Mpflücken größer als bekannt
Die Zahl der nicht geimpften Kinder in Deutschland ist laut Ärzten gefährlich hoch.
BERLIN Weniger als 90 Prozent der Sechsjährigen verfügen über einen ausreichenden Impfschutz gegen Masern. Das geht aus dem Arzneimittelreport der Barmer hervor, den die Krankenkasse am Donnerstag vorgelegt hat. Damit liegt die Zahl der Kinder, die über keinen oder einen nur unzureichenden Impfschutz verfügen, höher als bisher angenommen.
Seit Jahren gibt es in Deutschland eine Debatte, wie eine höhere Impfquote bei Kindern erreicht werden kann. Deutschland ist es bisher nicht gelungen, das Ziel der Weltgesundheitsorganisation WHO umzusetzen, wonach mindestens 95 Prozent aller Bürger einen vollumfänglichen Impfschutz brauchen. Man spricht ab 95 Prozent vom „Herdenschutz“– nur mit dieser Rate können die Masern ausgerottet werden. Hierzulande aber kommt es immer wieder zu Masernausbrüchen.
Bei den häufig zitierten Schuleingangsuntersuchungen würden die Impfquoten nur anhand der vorgelegten Impfpässe ermittelt, erklärte Studienautor Daniel Grandt, Chefarzt am Klinikum Saarbrücken. Der Impfstatus von Kindern, die keinen Pass vorlegten, werde nicht berücksichtigt. Das führe zu unrealistisch hohen Werten bei den Impfquoten. Denn nicht geimpfte Kinder hätten auch keinen Pass. Die Kasse hatte für ihren Report die Daten von 45.700 Schulanfängern geprüft, die im Jahr 2017 bei ihr versichert waren. Das für Infektionskrankheiten zuständige Robert-Koch-Institut war bislang davon ausgegangen, dass 93 Prozent der Kinder einen kompletten Impfschutz und 97 Prozent zumindest die erste Impfung gegen Masern erhalten haben.
Die Bundesregierung will nun eine Impfpflicht gegen Masern einführen. Bundesgesundheitsminister Jens Spahn (CDU) bekräftigte: „Egal, wie man es rechnet, es bleibt dabei: Zu viele Kinder in Deutschland sind unnötig gefährdet, denn zu wenige Kinder sind gegen Masern geimpft.“Kein Kind müsse heutzutage mehr an Masern leiden. „Daher werden wir eine Impfpflicht einführen.“Die Krankenkassen forderte er auf, sich durch Info-Kampagnen für eine höhere Impfquote zu engagieren.
Ein Gesetzentwurf für eine Impfpflicht liegt vor.

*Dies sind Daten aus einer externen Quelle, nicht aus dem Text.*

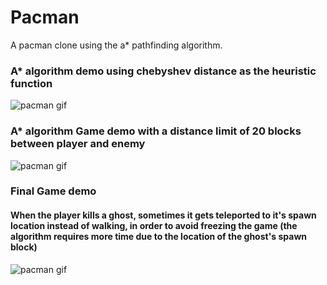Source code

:# Pacman
A pacman clone using the a* pathfinding algorithm.

### A* algorithm demo using chebyshev distance as the heuristic function
![pacman gif](https://media.giphy.com/media/m6qJDrfZLyhyv8HdIF/giphy.gif)


### A* algorithm Game demo with a distance limit of 20 blocks between player and enemy
![pacman gif](https://media.giphy.com/media/R8RYmgGBE4Ihruvej9/giphy.gif)

### Final Game demo
#### When the player kills a ghost, sometimes it gets teleported to it's spawn location instead of walking, in order to avoid freezing the game (the algorithm requires more time due to the location of the ghost's spawn block)
![pacman gif](https://media.giphy.com/media/Vz4u0ckCJuFJ0RpHYi/giphy.gif)
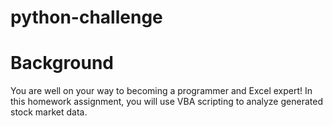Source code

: # python-challenge

# Background
You are well on your way to becoming a programmer and Excel expert! In this homework assignment, you will use VBA scripting to analyze generated stock market data.
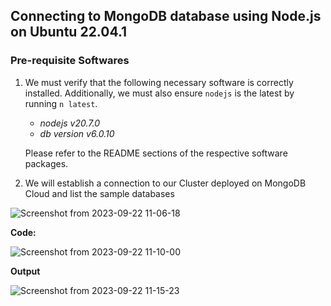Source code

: ## Connecting to MongoDB database using Node.js on Ubuntu 22.04.1



### Pre-requisite Softwares


1. We must verify that the following necessary software is correctly installed. Additionally, we must also ensure `nodejs` is the latest by running `n latest`.

    - _nodejs v20.7.0_
    - _db version v6.0.10_

    Please refer to the README sections of the respective software packages.


    
    
2. We will establish a connection to our Cluster deployed on MongoDB Cloud and list the sample databases


  ![Screenshot from 2023-09-22 11-06-18](https://github.com/sndpchatterjee07/SoftwareSetupDocs/assets/3818950/d54ccec2-4f6c-40c2-86d3-3806d26638fe)


  **Code:**

  ![Screenshot from 2023-09-22 11-10-00](https://github.com/sndpchatterjee07/SoftwareSetupDocs/assets/3818950/c41db65b-a462-4eca-b885-a39a047436a7)


  **Output**

  ![Screenshot from 2023-09-22 11-15-23](https://github.com/sndpchatterjee07/SoftwareSetupDocs/assets/3818950/afd98c1e-6ef7-4f3f-ba0c-07b235ab2087)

Er soll nach Angaben des Gesundheitsministeriums nach der Sommerpause in den Bundestag eingebracht werden. Er sieht vor, dass Eltern ab März 2020 vor der Aufnahme ihrer Kinder in eine Kita und vor der Einschulung nachweisen müssen, dass ihre Kinder gegen Masern geimpft sind. Die Impfpflicht wird auch für Tagesmütter, Erzieher, Lehrer und die Beschäftigten im Medizinbereich gelten. Wer dagegen verstößt, muss ein Bußgeld von bis zu 2500 Euro zahlen.
Masern können tödlich verlaufen oder schwere Hirnschäden hervorrufen. Dem Verband der Kinder- und Jugendärzte zufolge gehen zehn bis 20 Prozent der Masernerkrankungen mit Komplikationen einher. In einem von 1000 Fällen tritt die gefürchtete Entzündung des Hirns auf. In diesen Fällen verläuft die Krankheit wiederum in zehn bis 20 Prozent der Fälle tödlich.
Dem Barmer-Bericht zufolge hapert es auch am Impfschutz vor Infektionskrankheiten wie Mumps und Röteln. Die Quoten liegen bei den Schulanfängern durchweg unter 90 Prozent. Die regionalen Unterschiede bei den Impfquoten sind groß. Während NRW, Rheinland-Pfalz, Hessen, Brandenburg und Schleswig-Holstein eher gute Impfquoten aufweisen, drücken die Länder Baden-Württemberg, Bayern, Bremen und Thüringen den Schnitt nach unten.